Airpark grew out of the ashes of Apache Relay, a Nashville-based folk-rock group that released three well-received albums. Brothers Michael Ford Jr. and Ben Ford left the group to make music in a more modern style. Michael Ford says that – in contrast to Apache Relay’s lush, multi-instrumentalist sound – minimalism is the guiding principle for Airpark.
Ford says that the concept behind Airpark’s debut EP – Early Works, Volume 1 – was “how it would sound with just the two of us.” The instrumentation on the EP features only guitar (with a lower octave on it to cover bass sounds), drums, percussion and vocals. In a phone interview he tells CP that the pair’s songwriting approach didn’t change much. “Our songs are always still written on acoustic guitar,” Ford says. “But we found a fun way to present them that we hadn’t explored before.”
There’s a deliberately repetitive feel to “Even If,” a standout track on Airpark’s debut EP. “I came up with the riff for that song years ago,” says Ford. He experimented with different arrangements for the song, but eventually settled on one that “keeps it in a hypnotic space; it’s almost a drone, in a way.”
Airpark’s current tour takes the band to three dozen cities, mostly in the eastern half of the U.S. The Ford brothers gained a great deal of road experience in their Apache Relay days. “Touring has been a huge part of my life,” says Michael Ford. “I’m 29 now, and I’ve been touring pretty heavily since I was about 20.” He recalls that after his old band broke up, he took a year off of the road. “I thought I was really, really going to enjoy not being on tour,” he says. “But after about two months I just didn’t know what to do with myself.”
Still, Ford says that he and brother Ben want to build Airpark in a one-thing-at-a-time manner. “I think that’s the way to have longevity in a career,” he says. One of the first things the brothers have done is expand upon the two-man foundation for live shows. Both Ben and Michael play guitar and sing, and they’re joined onstage by a touring drummer as well as “a keyboard player who plays bass with his left hand.” Ford says that the result sounds like five people.
Live dates will feature songs from Airpark’s Early Works, Volume 1 plus a reworked version of Apache Relay’s most well-known song, “Katie Queen of Tennessee.” The band will also play selections from the Ford brothers’ side project, Summer Buttons, and debut some songs from a forthcoming release.
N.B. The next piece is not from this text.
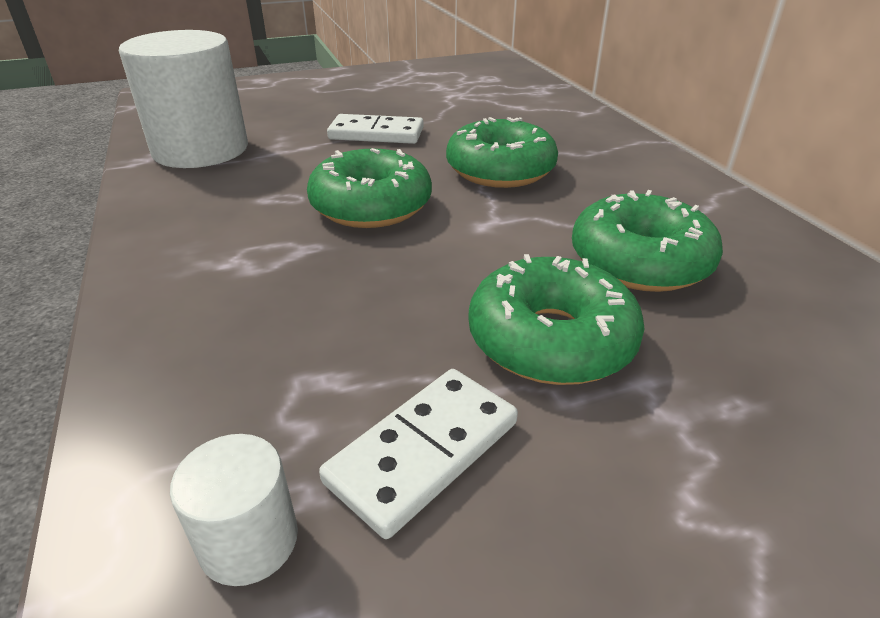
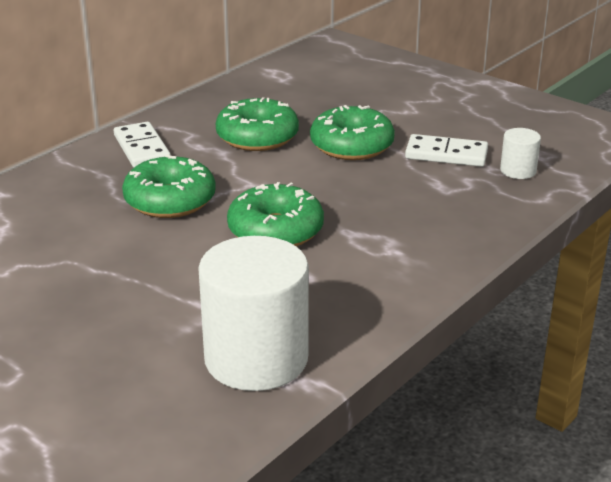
camera: 120 degrees left, 5 degrees down
(376, 134) = (137, 278): white domino -> white domino (142, 148)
Brothers playing together in bands often have a reputation for discord; Oasis, the Everly Brothers and the Kinks all featured sibling disharmony. But Michael Ford says Airpark has none of that. “If one of us feels a certain way about something, then we say it,” he explains. “I think that’s a real strength of our relationship, keeping things healthy. Otherwise, things bottle up. And that just leads to an explosion.”